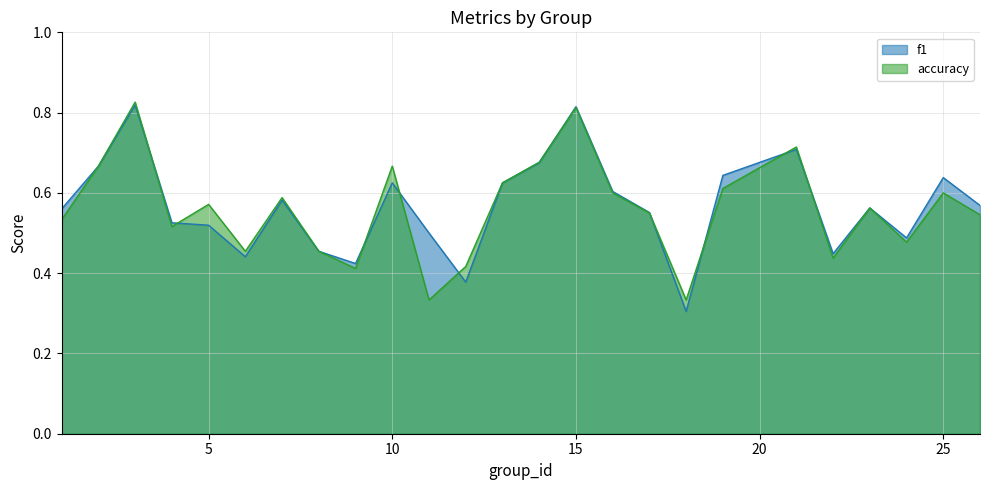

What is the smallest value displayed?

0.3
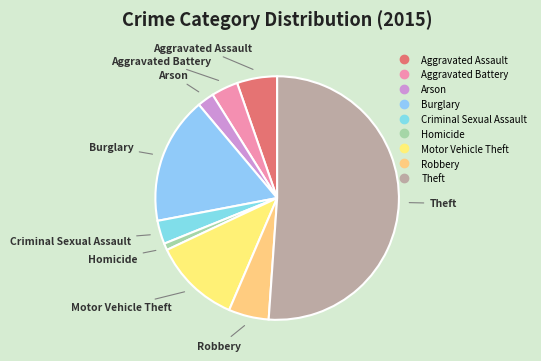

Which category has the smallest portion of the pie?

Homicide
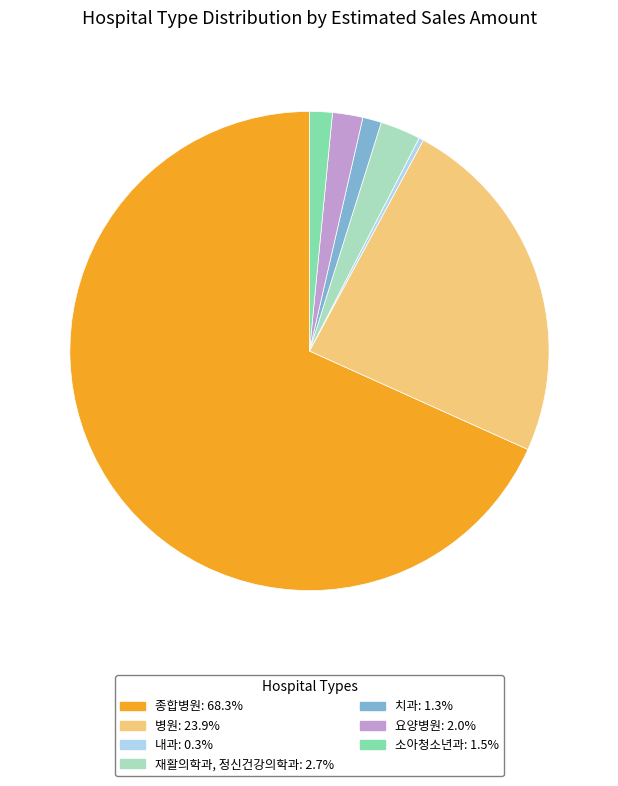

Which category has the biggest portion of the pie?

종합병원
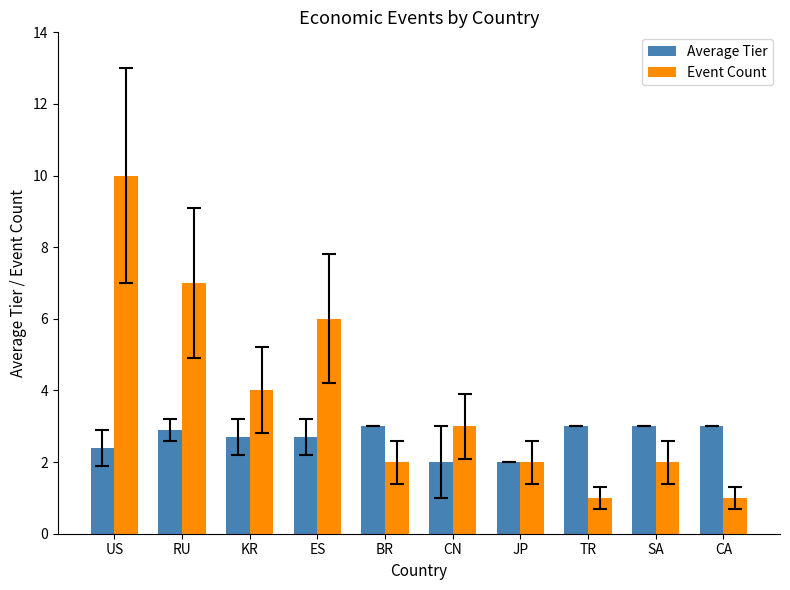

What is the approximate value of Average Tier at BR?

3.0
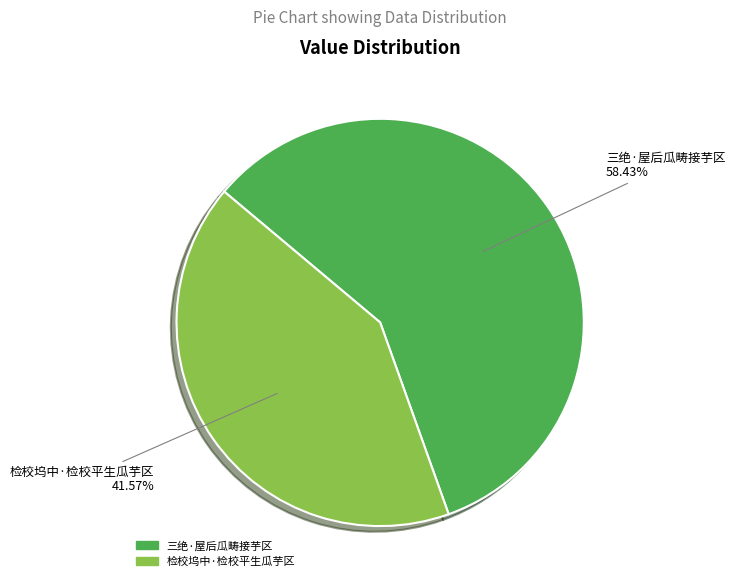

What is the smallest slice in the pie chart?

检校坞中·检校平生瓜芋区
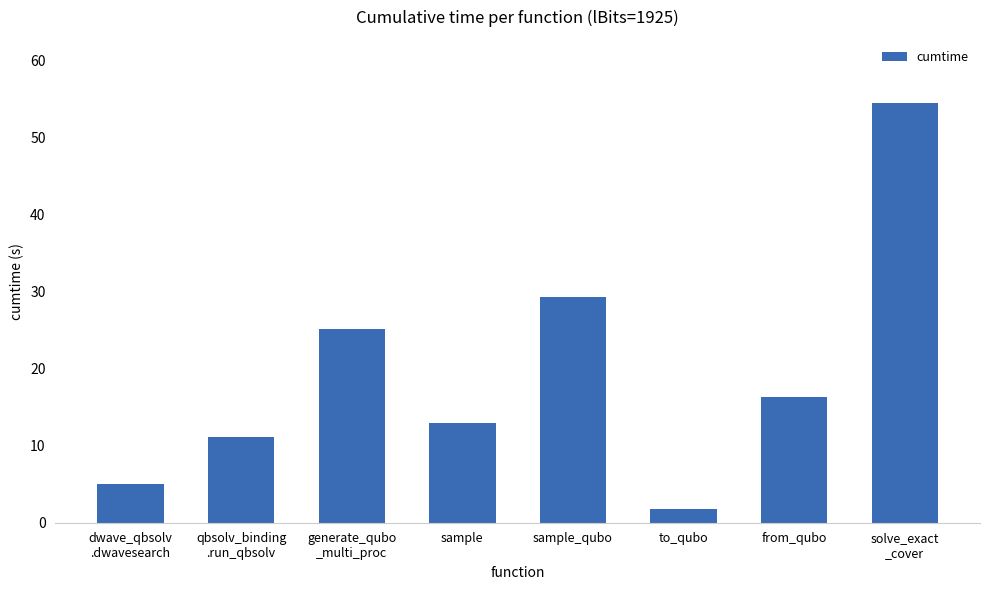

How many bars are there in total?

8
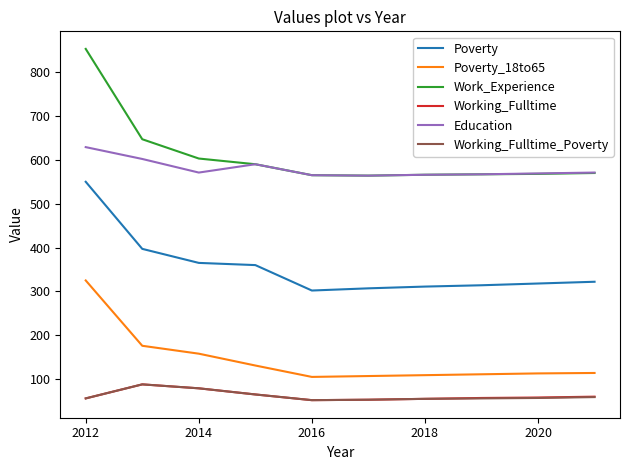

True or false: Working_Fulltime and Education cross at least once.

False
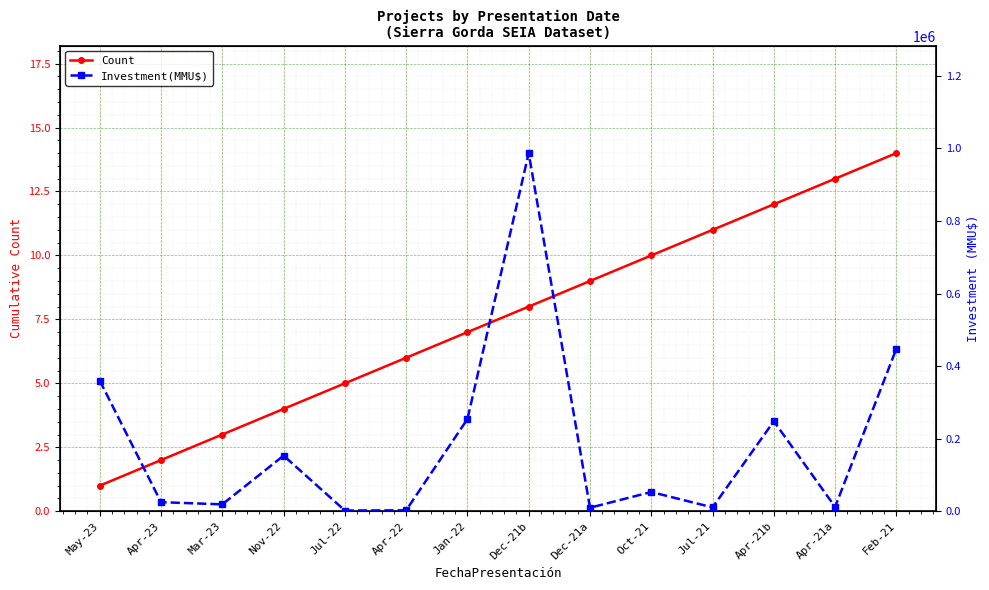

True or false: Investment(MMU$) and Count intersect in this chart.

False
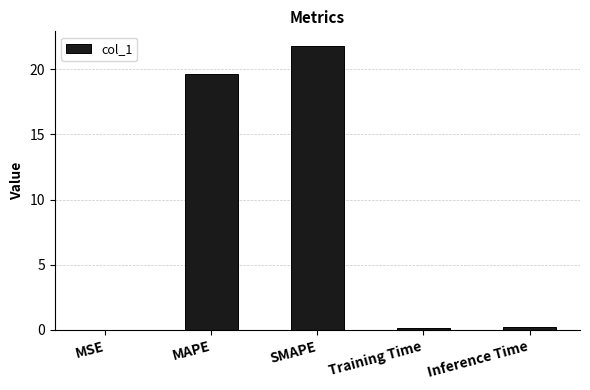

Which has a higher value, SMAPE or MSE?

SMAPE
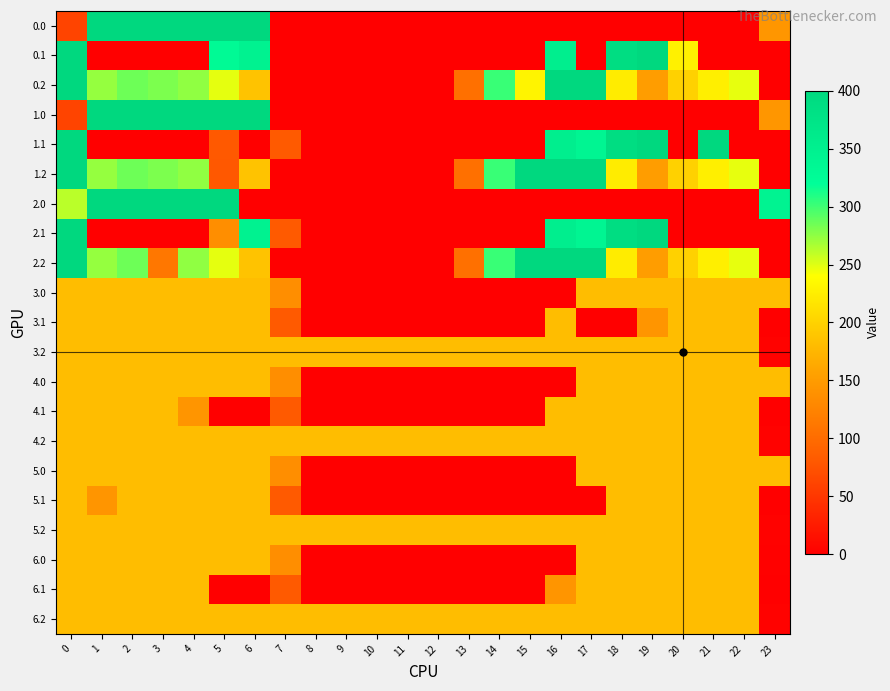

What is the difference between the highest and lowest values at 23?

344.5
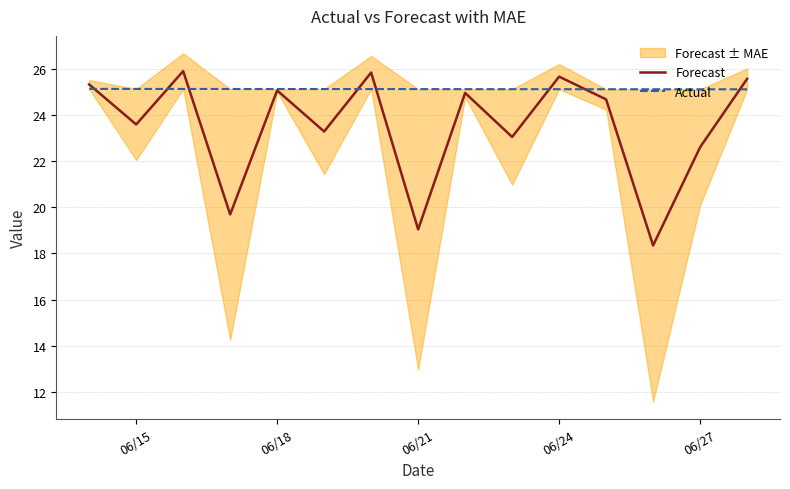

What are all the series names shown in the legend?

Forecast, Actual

※

EXERCISE GOAL: Could you return every line of the material above unchanged, with the pictures left out?

OUTPUT FOR THIS EXERCISE:
What is the smallest value displayed?

0.3

Which category has the smallest portion of the pie?

Homicide

Which category has the biggest portion of the pie?

종합병원

What is the approximate value of Average Tier at BR?

3.0

What is the smallest slice in the pie chart?

检校坞中·检校平生瓜芋区

How many bars are there in total?

8

True or false: Working_Fulltime and Education cross at least once.

False

True or false: Investment(MMU$) and Count intersect in this chart.

False

Which has a higher value, SMAPE or MSE?

SMAPE

What is the difference between the highest and lowest values at 23?

344.5

What are all the series names shown in the legend?

Forecast, Actual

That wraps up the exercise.